In our proposed method, higher sample overlapping rate and instrument strength led to more precise estimated causal effects with higher power. Pleiotropy had a notably negative impact on the estimates. Nevertheless, the coverages were high and our model performed well in all the sample settings overall. In comparison with classic MR, our method provided estimates with higher precision. When the true causal effects were non-zero, power of their estimates was consistently higher from our method. The performance of our method was similar to classic MR in terms of coverage.
Our model offers the flexibility of being applicable to any of the sample settings. It is an important addition to the MR literature which has restricted to one- or two- sample scenarios. Given the nature of Bayesian inference, it can be easily extended to more complex MR analysis in medical research.
孟德尔随机化(MR)已广泛应用于医学研究中的因果推断。它使用遗传变异作为工具变量(IVs)来研究暴露与结局之间的潜在因果关系。传统的 MR 方法主要集中在两样本设置中,其中 IV-暴露关联研究和 IV-结局关联研究是独立的。然而,参与者完全重叠(单样本)或部分重叠(重叠样本)的情况并不少见。

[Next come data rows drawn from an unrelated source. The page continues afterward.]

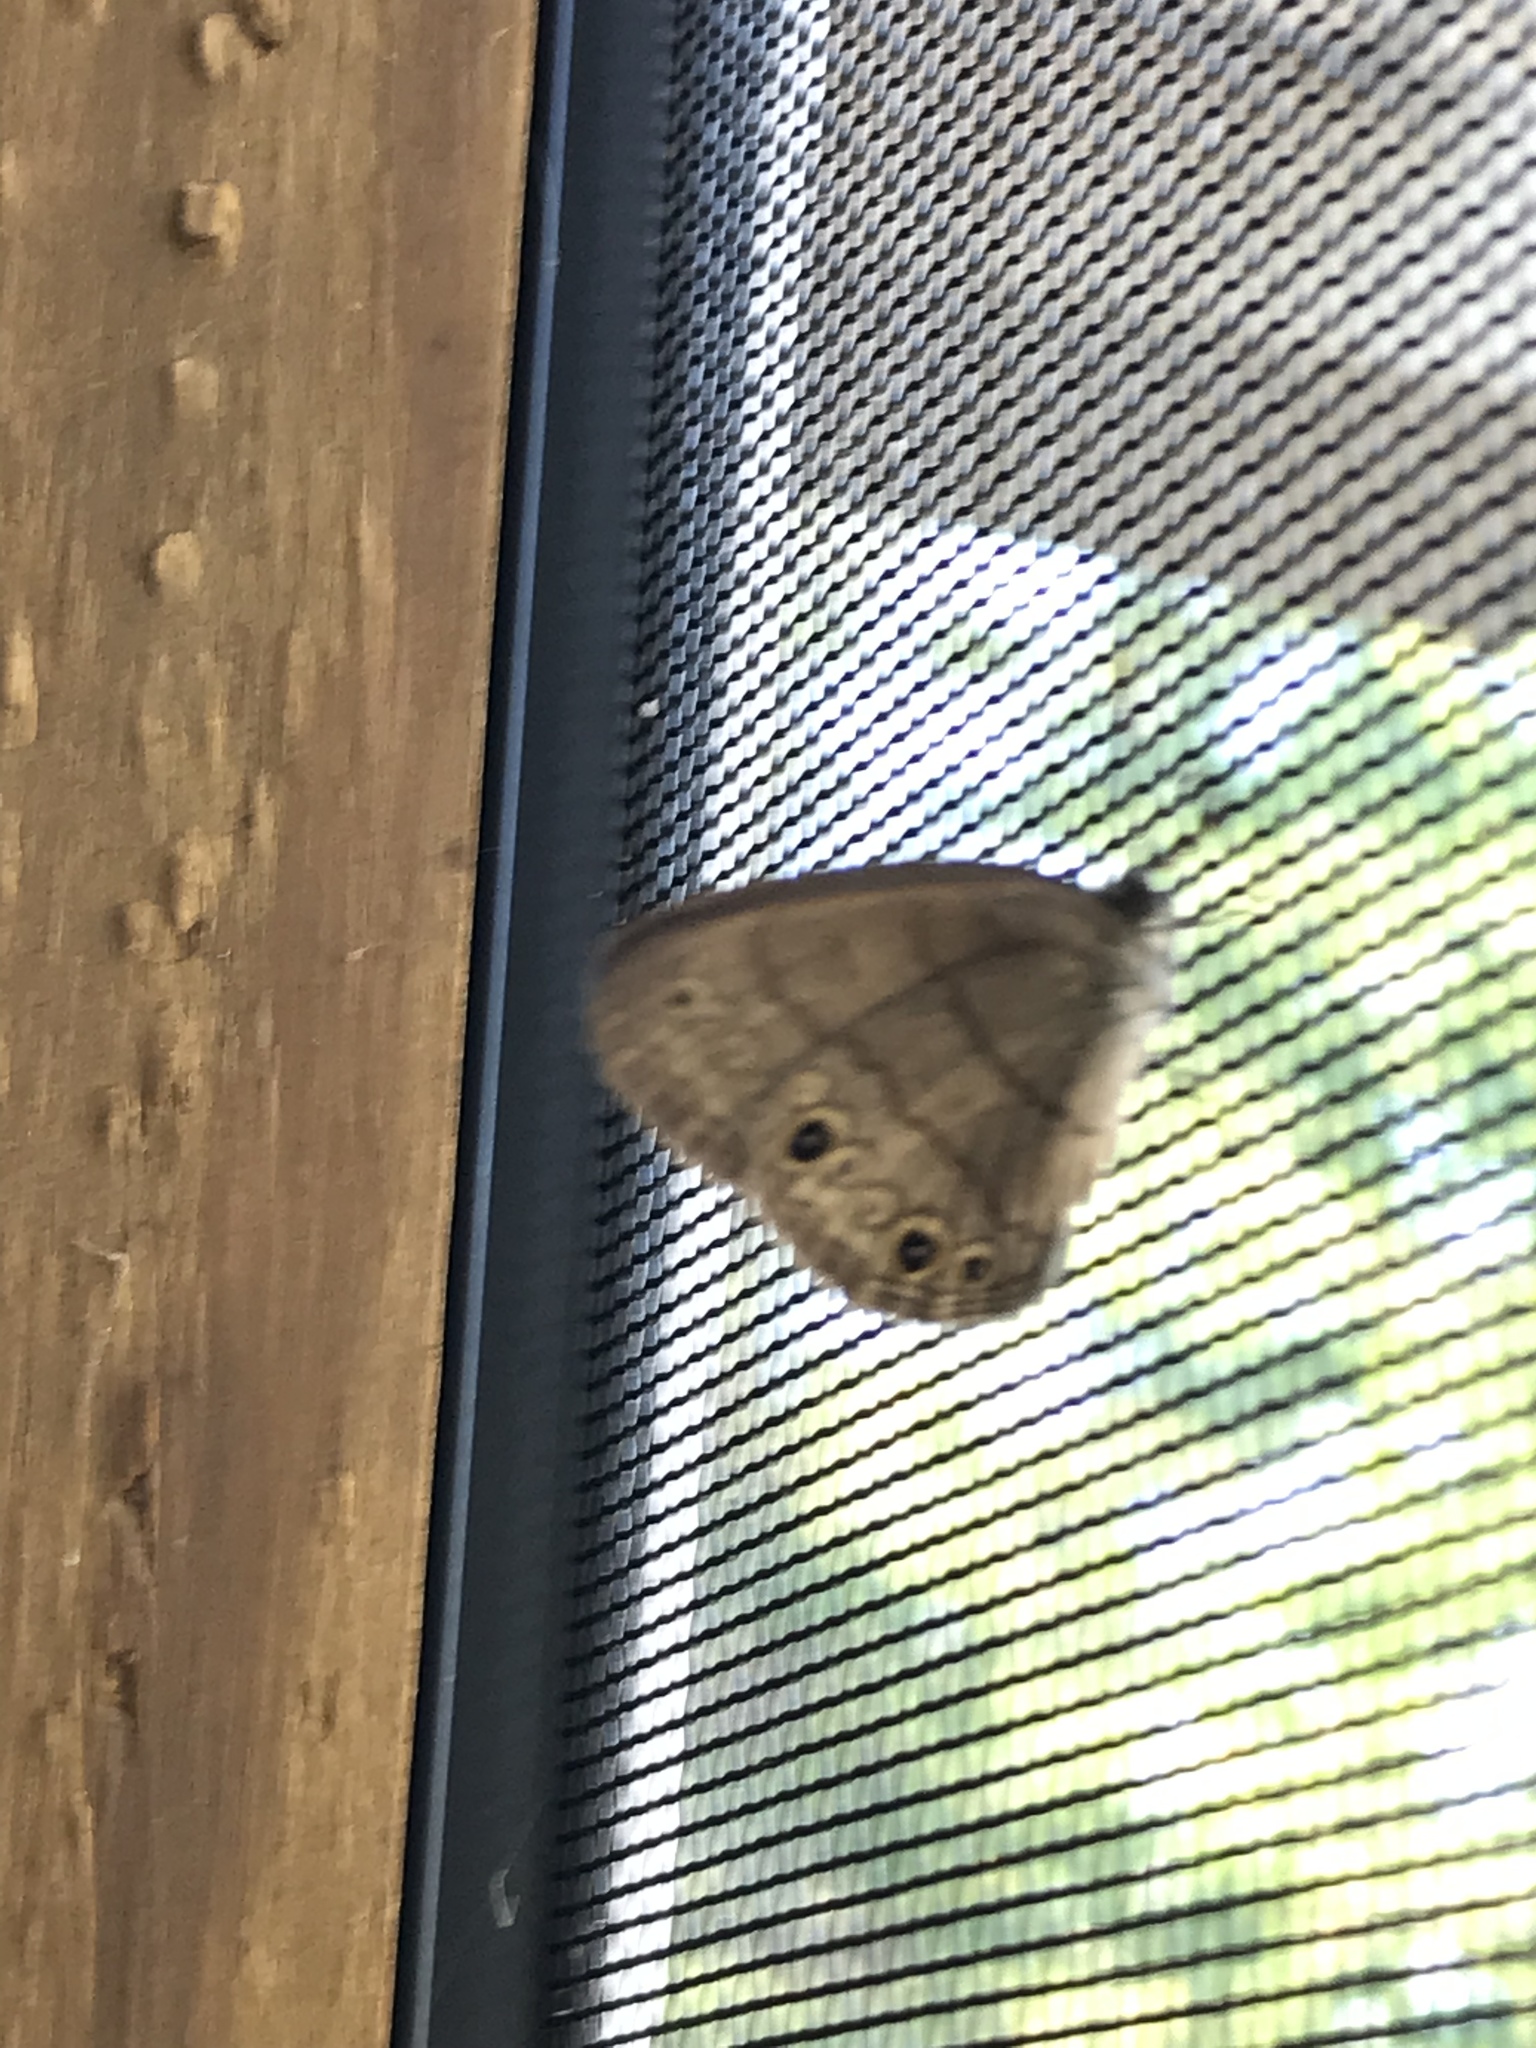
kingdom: Animalia
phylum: Arthropoda
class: Insecta
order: Lepidoptera
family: Nymphalidae
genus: Hermeuptychia
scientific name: Hermeuptychia hermes
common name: Hermes satyr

我们提出了一种适用于所有三种样本设置的贝叶斯方法。本质上,我们将两样本或重叠样本 MR 转换为部分未测量数据的单样本 MR。假设所有研究个体均来自同一人群,未测量数据是随机缺失的。然后,将缺失数据与模型参数视为未知量进行配对处理,并使用马尔可夫链蒙特卡罗方法对观察数据和估计参数进行迭代条件推断。我们将模型推广到允许多效性和多个暴露的情况,并使用四种指标(平均值、标准差、覆盖率和功效)通过多项模拟来评估其性能。我们还将我们的方法与经典 MR 方法进行了比较。
在我们的方法中,更高的样本重叠率和工具强度导致了更高的功效和更精确的因果效应估计。多效性对估计值有显著的负面影响。尽管如此,覆盖范围很高,我们的模型在所有样本设置中总体表现良好。与经典 MR 相比,我们的方法提供了更精确的估计值。当真实的因果效应不为零时,我们的方法估计值的功效始终更高。在覆盖范围方面,我们的方法与经典 MR 相似。
我们的模型提供了适用于任何样本设置的灵活性。它是 MR 文献的一个重要补充,该文献仅限于单样本或两样本情况。鉴于贝叶斯推断的性质,它可以很容易地扩展到医学研究中更复杂的 MR 分析。